Los Angeles

Garcetti Praises New Law Projected to Accelerate Building of Homeless Housing

The bill allows homeless housing projects to bypass California Environmental Quality Act reviews.

What to Know

  • AB 1911, which was signed on Sept. 26, allows homelessness housing projects to skip environmental reviews.
  • LA County Supervisor Mark Ridley Thomas said the bill could expedite projects by months or even years.
  • The bill doesn't seem to mention if it would affect the California Coastal Act, a environmental protection law similar to the ones bypassed.

Los Angeles Mayor Eric Garcetti praised on Thursday the signing of a state bill aimed at speeding up the process for building homeless housing projects, and spotlighted a new supportive housing apartment complex being constructed in downtown's Skid Row.

The bill allows homeless housing projects to bypass California Environmental Quality Act reviews.

"We are here to celebrate something that is brought to us by a champion of L.A., Assembly member Miguel Santiago, whose legislation, AB 1197, will speed projects like this up," Garcetti said via Facebook Live at the Flor 401 Apartments in Skid Row.

Gov.
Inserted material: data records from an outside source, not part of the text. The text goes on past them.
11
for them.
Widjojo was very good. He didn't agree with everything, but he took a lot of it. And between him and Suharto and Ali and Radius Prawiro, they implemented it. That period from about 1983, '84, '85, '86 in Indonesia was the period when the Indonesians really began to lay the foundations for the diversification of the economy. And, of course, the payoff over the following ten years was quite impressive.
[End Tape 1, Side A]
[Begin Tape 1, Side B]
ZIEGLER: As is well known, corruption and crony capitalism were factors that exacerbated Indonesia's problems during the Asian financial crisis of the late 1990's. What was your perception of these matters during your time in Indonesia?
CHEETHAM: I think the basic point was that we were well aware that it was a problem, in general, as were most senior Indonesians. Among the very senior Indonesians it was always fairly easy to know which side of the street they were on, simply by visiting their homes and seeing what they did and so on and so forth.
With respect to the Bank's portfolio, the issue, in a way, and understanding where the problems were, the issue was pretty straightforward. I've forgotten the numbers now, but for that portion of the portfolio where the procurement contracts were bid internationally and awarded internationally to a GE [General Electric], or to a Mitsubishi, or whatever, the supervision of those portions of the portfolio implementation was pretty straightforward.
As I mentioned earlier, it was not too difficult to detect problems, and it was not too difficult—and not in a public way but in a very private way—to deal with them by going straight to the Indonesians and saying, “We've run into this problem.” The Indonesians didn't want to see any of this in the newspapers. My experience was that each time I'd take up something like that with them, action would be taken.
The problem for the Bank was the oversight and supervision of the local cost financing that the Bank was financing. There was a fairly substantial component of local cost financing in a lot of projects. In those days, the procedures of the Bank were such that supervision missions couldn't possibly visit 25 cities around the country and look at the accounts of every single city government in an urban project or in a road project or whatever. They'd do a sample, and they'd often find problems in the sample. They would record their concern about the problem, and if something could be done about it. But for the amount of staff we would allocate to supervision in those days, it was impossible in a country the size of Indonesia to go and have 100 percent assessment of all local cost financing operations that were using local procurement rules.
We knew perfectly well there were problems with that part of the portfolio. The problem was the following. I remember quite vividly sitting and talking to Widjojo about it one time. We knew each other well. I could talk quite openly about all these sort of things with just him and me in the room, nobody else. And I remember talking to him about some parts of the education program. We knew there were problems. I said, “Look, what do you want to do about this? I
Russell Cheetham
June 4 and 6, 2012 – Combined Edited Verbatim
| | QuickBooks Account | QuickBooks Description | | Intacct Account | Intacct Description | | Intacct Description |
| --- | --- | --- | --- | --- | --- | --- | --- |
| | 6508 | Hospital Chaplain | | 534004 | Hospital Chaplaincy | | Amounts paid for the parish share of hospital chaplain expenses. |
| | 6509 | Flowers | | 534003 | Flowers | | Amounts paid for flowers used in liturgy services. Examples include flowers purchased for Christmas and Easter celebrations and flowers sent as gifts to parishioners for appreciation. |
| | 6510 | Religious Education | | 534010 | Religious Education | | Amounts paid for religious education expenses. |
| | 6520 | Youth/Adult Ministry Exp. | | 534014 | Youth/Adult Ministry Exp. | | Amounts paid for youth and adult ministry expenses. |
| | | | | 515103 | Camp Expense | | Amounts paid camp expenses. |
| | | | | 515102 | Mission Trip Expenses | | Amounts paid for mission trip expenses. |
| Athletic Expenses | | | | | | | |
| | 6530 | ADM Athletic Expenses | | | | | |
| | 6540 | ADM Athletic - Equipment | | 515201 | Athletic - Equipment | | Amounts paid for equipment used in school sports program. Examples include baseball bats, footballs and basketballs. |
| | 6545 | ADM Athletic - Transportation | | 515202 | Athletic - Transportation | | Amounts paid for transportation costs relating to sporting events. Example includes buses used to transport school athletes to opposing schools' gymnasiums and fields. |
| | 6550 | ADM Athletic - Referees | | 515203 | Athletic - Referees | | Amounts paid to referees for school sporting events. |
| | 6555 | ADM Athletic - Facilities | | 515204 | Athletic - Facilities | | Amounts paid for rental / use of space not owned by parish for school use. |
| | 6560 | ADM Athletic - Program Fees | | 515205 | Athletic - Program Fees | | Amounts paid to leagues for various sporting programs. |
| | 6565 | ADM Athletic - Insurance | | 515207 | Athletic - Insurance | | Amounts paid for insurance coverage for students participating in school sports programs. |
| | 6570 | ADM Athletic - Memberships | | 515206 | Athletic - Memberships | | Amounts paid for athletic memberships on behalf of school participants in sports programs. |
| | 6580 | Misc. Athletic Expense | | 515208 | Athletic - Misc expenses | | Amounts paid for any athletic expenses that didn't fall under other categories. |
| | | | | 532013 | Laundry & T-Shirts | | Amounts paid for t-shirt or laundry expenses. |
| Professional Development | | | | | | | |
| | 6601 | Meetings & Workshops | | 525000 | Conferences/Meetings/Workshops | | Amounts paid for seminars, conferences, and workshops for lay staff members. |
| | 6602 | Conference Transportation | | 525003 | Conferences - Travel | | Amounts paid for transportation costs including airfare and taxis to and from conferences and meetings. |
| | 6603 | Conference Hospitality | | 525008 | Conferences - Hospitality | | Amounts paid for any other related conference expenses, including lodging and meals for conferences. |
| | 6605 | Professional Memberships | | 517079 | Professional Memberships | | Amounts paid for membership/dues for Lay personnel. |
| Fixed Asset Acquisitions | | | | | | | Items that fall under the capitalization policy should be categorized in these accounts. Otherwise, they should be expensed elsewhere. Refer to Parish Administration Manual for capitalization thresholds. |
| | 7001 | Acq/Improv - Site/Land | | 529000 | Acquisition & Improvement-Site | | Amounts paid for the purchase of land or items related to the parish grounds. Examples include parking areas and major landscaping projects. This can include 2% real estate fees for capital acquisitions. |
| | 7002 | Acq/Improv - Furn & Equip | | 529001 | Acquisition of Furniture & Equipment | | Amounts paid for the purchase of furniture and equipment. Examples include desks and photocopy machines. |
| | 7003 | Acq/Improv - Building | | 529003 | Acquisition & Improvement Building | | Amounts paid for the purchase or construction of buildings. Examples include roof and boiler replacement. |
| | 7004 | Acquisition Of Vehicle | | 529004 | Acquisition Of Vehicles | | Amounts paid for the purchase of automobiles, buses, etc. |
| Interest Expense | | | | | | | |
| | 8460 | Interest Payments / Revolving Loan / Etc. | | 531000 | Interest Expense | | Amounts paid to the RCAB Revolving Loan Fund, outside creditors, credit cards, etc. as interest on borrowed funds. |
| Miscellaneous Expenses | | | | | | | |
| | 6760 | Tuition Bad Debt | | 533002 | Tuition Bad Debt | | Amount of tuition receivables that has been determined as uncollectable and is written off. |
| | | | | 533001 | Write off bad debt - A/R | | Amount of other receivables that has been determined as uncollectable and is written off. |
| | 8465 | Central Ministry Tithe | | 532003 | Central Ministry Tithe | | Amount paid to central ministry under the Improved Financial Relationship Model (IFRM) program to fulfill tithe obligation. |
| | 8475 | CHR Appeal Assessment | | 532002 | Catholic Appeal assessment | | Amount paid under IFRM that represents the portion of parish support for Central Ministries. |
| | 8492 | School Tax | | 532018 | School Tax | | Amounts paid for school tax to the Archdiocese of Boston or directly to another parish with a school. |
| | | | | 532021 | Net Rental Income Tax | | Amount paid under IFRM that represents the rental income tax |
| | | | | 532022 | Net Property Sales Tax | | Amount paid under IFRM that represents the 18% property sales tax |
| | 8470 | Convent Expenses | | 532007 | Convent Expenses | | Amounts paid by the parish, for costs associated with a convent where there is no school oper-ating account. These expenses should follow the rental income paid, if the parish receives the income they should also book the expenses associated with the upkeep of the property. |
Gavin Newsom signed the bill on Sept. 26 and the CEQA exemption will last until 2025.

Santiago, the bill's author, thanked the mayor for his support of the legislation, and spoke about the funding for projects like the one in Skid Row, which is subsidized by the voter-approved Proposition HHH, which allocates $1.2 billion in bonded housing loans to build more than 10,000 units of supportive housing by 2026.

"Here in Los Angeles, we stepped up really quick, worked with the mayor, we have unprecedented funding, and we're intent on getting permanent supportive housing and emergency shelters built here in Los Angeles," Santiago said.

Supervisor Mark Ridley-Thomas described the bill as a "game-changer." He said, "Now is not the time to be bogged down by years of reviews and technicalities associated with our traditional entitlement processes. Thanks to AB 1197, we will shave months, if not years off the time frame for getting much-need housing and shelters built."

CEQA processes are intended to preserve California's natural properties, but at a time when homelessness has been recorded as increasing faster than the Los Angeles can house people, legislators argued it could be worth it to bypass environmental restrictions. The bill doesn't appear to mention if it would affect the California Coastal Act, a similar environmental protection measure applied to proposed developments 1,000 meters from the state's shoreline.

"They (homeless housing projects) won't get caught up in legal disputes, they will move more quickly, we will house more people and not just address but end homelessness," Garcetti said. "This is the fight of this decade, we will do it and thank you, Miguel, for making it happen."

Santiago concurred, saying, "It takes a village, but we're going to get this done."